The purity of culture has never existed in fact. If this is becoming more evident, it is only because communication of ideas has increased in speed, going from the pace of a horse or ship only a hundred and fifty years ago to almost light speed today, making changes obvious within short timeframes. Certainly, if thousands of years ago the basic elements of an epic could be shared by both India and Ireland, when neither culture knew clearly of the other’s existence, there should be no illusion of timeless traditions unchanging over the ages. There is a natural impulse to set the origins of one’s own culture as far back as possible because of the sense that the ancient is more respectable, or even closer to the sacred. And while this impulse might be stifled in the era of progress, in which the newer is better, it still forms a part of our understanding.
To a great extent, the struggle between the temporal and the eternal, or perhaps the struggle of the temporal to become eternal, is at the heart of spirituality and its interaction with culture. The epics are central to both spirituality and culture, but while a respectable storyteller can change the cultural references to suit his context, there is the understanding that the spiritual side should not be touched. Consider the fact that the Táin was written down in manuscripts by Christians in monasteries, and while they changed a few details to suit their sensibilities and tried to change some especially pagan points, many distinctly non-Christian aspects to the tale remain. Nevertheless, the pre-Christian tale was considered important enough to be preserved because it still fits the culture. Also, the Vedas, were passed down by oral tradition in India just as the Mahabharata originally was, but they had to be recited exactly as they were composed, with no variation whatsoever allowed. Spirituality transcends culture in that it reaches for the eternal while culture must remain tied to context. If the basis of a spiritual system is changed, its value is considered lost, while aspects of culture and traditions do not have that problem. Culture’s main function is to determine how human beings interact with each other and identify themselves, and so can only serve its function if it remains meaningful.

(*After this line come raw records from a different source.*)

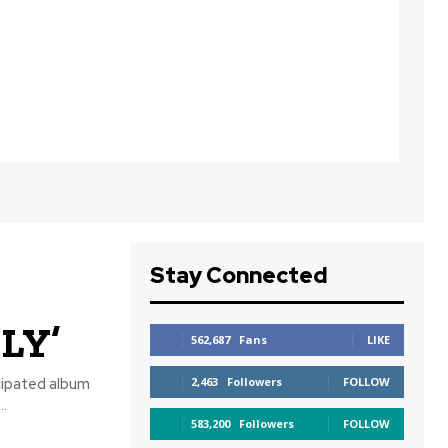
Stay Connected
LY’
562,687
Fans
LIKE
cipated album
2,463
Followers
FOLLOW
.
583,200
Followers
FOLLOW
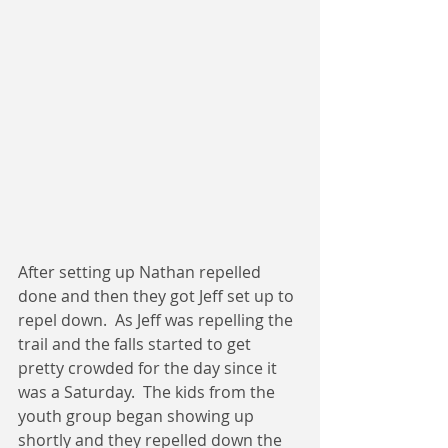
After setting up Nathan repelled 
done and then they got Jeff set up to 
repel down.  As Jeff was repelling the 
trail and the falls started to get 
pretty crowded for the day since it 
was a Saturday.  The kids from the 
youth group began showing up 
shortly and they repelled down the 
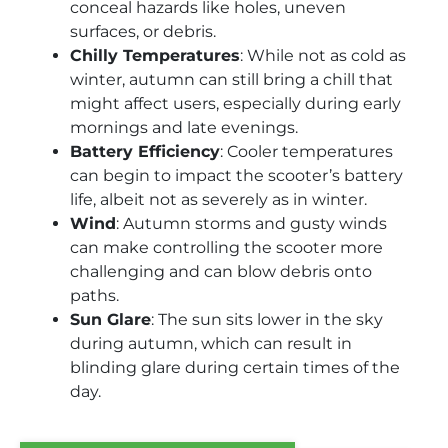
conceal hazards like holes, uneven
surfaces, or debris.
Chilly Temperatures
: While not as cold as
winter, autumn can still bring a chill that
might affect users, especially during early
mornings and late evenings.
Battery Efficiency
: Cooler temperatures
can begin to impact the scooter’s battery
life, albeit not as severely as in winter.
Wind
: Autumn storms and gusty winds
can make controlling the scooter more
challenging and can blow debris onto
paths.
Sun Glare
: The sun sits lower in the sky
during autumn, which can result in
blinding glare during certain times of the
day.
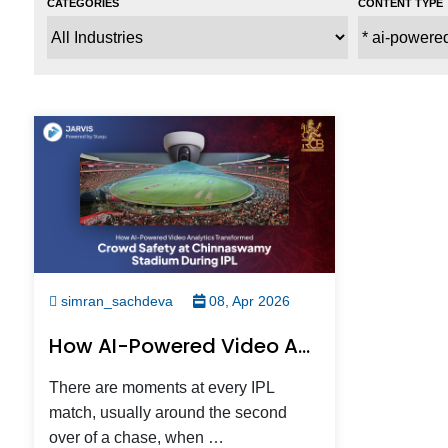
simran_sachdeva
08, Apr 2026
How AI-Powered Video Analytics Kept 40,000 IPL Fans Safe At Chinnaswamy, Without Anyone Noticing
There are moments at every IPL
match, usually around the second
over of a chase, when …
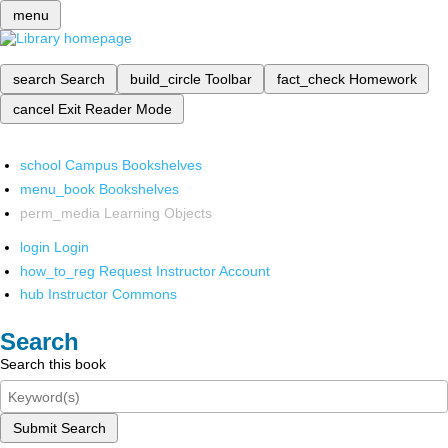
menu
search
Search
build_circle
Toolbar
fact_check
Homework
cancel
Exit Reader Mode
school
Campus Bookshelves
menu_book
Bookshelves
perm_media
Learning Objects
login
Login
how_to_reg
Request Instructor Account
hub
Instructor Commons
Search
Search this book
Submit Search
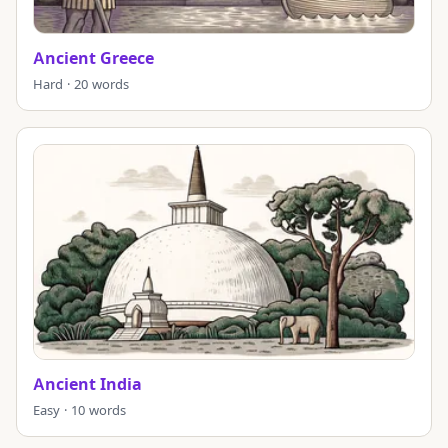
Ancient Greece
Hard · 20 words
Ancient India
Easy · 10 words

This, of course, means that spirituality and culture occasionally work together, but often come into conflict. With the faster rate of cultural change in the modern era – first creating a generation gap, and now forming a new divide every decade – old methods of reconciling such conflicts, such as the composition of a brilliant story, are no longer adequate. So, the rest of this book will pick apart the dizzying rate of change and try to make sense of what is happening by using trends that have persisted throughout history. This method is only reasonable if it is first understood that the modern phenomenon is not fundamentally different from what has occurred since ancient times, only much faster.